Toepasselijke wettelijke voorschriften
De beslissing is gegrond op de artikelen 14a, 14b, 14c, 23, 24 en 24c van het Wetboek van Strafrecht en de artikelen 13 en 55 van de Wet wapens en munitie, zoals deze luidden ten tijde van het bewezen verklaarde.

BESLISSING

Het hof:
Vernietigt het vonnis voor zover aan het oordeel van het hof onderworpen en doet in zoverre opnieuw recht:
Verklaart niet bewezen dat de verdachte het onder 3. primair A. en B. en 3. subsidiair ten laste gelegde heeft begaan en spreekt de verdachte daarvan vrij;
Verklaart zoals hiervoor overwogen bewezen dat de verdachte het onder 5. ten laste gelegde heeft begaan;
Verklaart niet bewezen hetgeen de verdachte meer of anders is ten laste gelegd dan hierboven is bewezen verklaard en spreekt de verdachte daarvan vrij;
Verklaart het onder 5. bewezen verklaarde strafbaar, kwalificeert dit als hiervoor vermeld en verklaart de verdachte strafbaar;
Veroordeelt de verdachte tot een
geldboetevan
€ 150,00 (honderdvijftig euro), bij gebreke van betaling en verhaal te vervangen door
3 (drie) dagen hechtenis;
Bepaalt dat de geldboete niet ten uitvoer zal worden gelegd, tenzij de rechter later anders mocht gelasten omdat verdachte zich voor het einde van een proeftijd van
1 (één) jaaraan een strafbaar feit heeft schuldig gemaakt;
Beveelt dat de tijd die door de verdachte vóór de tenuitvoerlegging van deze uitspraak in enige in artikel 27, eerste lid, bij de uitvoering van de opgelegde geldboete in mindering zal worden gebracht, volgens de maatstaf van € 50,00 per in voorarrest doorgebrachte dag, voor zover die tijd niet reeds op een andere straf in mindering is gebracht;
Heft op het geschorste, tegen verdachte verleende bevel tot voorlopige hechtenis;

Vordering van de benadeelde partij [benadeelde 3]
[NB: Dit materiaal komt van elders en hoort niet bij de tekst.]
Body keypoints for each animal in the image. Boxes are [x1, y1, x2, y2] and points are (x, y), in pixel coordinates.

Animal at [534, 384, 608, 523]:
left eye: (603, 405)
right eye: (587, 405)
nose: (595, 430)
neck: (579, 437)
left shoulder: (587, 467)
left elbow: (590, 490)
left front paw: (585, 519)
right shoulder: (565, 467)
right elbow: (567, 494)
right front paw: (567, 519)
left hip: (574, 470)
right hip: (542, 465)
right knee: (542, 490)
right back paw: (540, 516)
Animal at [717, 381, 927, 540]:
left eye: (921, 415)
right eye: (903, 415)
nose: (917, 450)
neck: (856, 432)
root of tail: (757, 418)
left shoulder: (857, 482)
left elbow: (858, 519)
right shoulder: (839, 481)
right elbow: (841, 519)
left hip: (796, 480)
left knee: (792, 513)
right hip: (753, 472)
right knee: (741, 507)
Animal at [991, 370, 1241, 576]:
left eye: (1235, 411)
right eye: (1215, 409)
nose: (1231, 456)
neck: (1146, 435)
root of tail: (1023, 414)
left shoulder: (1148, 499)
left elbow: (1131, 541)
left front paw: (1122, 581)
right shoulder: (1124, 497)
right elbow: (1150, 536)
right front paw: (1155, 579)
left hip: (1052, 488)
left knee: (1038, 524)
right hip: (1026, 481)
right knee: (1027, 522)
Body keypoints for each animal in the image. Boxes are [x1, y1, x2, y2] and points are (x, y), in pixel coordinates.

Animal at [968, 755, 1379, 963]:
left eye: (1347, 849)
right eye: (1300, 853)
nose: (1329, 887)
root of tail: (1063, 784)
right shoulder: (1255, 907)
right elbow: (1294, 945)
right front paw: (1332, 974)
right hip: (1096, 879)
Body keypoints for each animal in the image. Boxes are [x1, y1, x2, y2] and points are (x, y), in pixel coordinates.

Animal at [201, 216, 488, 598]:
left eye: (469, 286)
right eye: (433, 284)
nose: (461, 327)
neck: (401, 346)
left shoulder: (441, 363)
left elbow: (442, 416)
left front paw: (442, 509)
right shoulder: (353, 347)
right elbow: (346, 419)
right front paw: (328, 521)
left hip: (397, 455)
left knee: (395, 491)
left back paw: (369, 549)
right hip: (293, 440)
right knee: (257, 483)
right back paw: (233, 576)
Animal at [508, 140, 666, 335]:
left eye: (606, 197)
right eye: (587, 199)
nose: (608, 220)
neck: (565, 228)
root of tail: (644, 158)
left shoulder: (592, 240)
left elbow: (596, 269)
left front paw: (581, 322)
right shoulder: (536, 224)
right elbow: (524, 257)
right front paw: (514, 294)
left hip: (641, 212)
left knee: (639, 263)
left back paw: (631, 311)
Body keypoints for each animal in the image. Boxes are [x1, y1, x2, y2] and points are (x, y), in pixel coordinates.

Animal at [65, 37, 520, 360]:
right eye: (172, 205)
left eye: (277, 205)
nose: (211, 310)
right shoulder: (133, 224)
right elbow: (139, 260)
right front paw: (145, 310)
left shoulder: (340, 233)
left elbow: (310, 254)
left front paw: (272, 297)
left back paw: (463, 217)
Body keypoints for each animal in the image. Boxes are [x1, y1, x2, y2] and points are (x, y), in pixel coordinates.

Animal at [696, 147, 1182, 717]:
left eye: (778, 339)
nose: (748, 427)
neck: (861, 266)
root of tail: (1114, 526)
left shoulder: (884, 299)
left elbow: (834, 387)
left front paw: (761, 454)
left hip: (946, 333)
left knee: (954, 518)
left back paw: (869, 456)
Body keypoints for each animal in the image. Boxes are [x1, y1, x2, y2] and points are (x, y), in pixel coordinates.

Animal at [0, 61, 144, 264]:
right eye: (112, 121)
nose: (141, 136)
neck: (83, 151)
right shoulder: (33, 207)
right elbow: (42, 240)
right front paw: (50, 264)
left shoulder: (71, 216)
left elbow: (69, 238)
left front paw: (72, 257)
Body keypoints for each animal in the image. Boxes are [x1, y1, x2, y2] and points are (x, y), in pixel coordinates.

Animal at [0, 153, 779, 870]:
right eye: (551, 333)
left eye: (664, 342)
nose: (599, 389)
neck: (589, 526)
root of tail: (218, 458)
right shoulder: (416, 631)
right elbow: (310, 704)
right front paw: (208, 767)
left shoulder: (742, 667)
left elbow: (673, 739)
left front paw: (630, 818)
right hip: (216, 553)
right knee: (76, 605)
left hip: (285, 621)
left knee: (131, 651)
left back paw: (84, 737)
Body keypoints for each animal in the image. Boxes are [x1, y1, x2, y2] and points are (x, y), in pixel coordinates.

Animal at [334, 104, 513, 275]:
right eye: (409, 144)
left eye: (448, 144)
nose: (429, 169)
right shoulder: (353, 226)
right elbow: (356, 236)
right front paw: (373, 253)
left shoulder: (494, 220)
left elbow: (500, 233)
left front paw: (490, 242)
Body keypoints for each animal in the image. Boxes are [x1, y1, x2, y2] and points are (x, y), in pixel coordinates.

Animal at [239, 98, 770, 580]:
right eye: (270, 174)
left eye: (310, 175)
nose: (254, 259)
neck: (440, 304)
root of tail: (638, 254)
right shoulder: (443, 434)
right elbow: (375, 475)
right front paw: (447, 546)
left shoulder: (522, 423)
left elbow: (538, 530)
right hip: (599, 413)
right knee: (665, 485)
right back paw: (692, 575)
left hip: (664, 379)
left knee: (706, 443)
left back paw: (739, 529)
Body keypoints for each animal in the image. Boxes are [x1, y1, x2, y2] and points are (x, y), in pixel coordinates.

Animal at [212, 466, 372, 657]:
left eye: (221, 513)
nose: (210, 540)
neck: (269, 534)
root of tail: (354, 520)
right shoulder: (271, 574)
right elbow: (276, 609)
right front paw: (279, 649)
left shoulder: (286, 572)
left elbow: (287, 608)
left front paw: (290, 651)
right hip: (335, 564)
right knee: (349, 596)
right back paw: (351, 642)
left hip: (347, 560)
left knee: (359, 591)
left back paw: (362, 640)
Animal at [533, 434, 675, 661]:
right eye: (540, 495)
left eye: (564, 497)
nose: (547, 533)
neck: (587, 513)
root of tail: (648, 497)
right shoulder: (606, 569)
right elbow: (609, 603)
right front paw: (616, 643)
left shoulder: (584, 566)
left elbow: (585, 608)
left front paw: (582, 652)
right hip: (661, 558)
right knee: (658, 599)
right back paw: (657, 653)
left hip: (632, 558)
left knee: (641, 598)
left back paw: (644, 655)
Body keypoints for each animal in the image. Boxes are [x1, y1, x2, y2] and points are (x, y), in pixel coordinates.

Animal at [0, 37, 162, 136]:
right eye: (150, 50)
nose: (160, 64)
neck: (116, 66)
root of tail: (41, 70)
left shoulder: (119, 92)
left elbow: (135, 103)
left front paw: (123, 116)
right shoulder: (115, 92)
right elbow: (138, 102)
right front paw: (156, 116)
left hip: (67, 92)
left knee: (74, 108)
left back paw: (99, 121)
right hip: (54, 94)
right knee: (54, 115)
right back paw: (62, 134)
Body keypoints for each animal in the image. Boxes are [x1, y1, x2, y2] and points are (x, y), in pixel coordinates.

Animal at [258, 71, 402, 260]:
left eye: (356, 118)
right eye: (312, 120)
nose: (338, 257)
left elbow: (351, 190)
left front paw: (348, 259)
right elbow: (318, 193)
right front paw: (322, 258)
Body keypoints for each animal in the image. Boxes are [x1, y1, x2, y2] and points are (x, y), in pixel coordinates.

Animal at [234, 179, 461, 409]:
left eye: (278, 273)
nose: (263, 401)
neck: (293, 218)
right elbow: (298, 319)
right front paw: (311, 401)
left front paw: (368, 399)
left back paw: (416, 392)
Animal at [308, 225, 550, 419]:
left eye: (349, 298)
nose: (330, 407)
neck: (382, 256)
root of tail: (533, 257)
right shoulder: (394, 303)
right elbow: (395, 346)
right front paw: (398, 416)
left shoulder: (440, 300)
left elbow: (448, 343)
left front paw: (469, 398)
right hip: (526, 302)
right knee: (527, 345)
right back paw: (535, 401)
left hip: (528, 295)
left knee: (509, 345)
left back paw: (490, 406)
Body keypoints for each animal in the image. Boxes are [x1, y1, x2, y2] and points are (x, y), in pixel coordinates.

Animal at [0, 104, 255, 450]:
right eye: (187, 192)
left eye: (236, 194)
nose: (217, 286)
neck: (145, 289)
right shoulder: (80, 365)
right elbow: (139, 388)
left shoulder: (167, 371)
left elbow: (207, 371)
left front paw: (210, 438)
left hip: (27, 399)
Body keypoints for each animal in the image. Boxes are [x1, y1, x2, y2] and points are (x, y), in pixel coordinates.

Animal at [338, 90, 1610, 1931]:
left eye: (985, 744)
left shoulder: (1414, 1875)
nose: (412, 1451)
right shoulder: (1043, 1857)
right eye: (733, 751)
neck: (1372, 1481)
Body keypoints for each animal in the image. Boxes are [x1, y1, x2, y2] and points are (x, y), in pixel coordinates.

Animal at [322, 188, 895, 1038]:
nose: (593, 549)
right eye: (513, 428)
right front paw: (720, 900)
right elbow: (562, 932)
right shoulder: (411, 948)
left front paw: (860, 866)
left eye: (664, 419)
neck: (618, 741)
Verklaart de benadeelde partij [benadeelde 3] in haar vordering tot schadevergoeding niet-ontvankelijk;
Bepaalt dat de benadeelde partij en de verdachte ieder hun eigen proceskosten dragen.
Aldus gewezen door
mr. C.M. Hilverda, voorzitter,
mr. J.C.A.M. Claassens en mr. N.J.M. Ruyters, raadsheren,
in tegenwoordigheid van mr. drs. T. Kraniotis, griffier,
en op 28 mei 2014 ter openbare terechtzitting uitgesproken.
mr. C.M. Hilverda is buiten staat dit arrest mede te ondertekenen.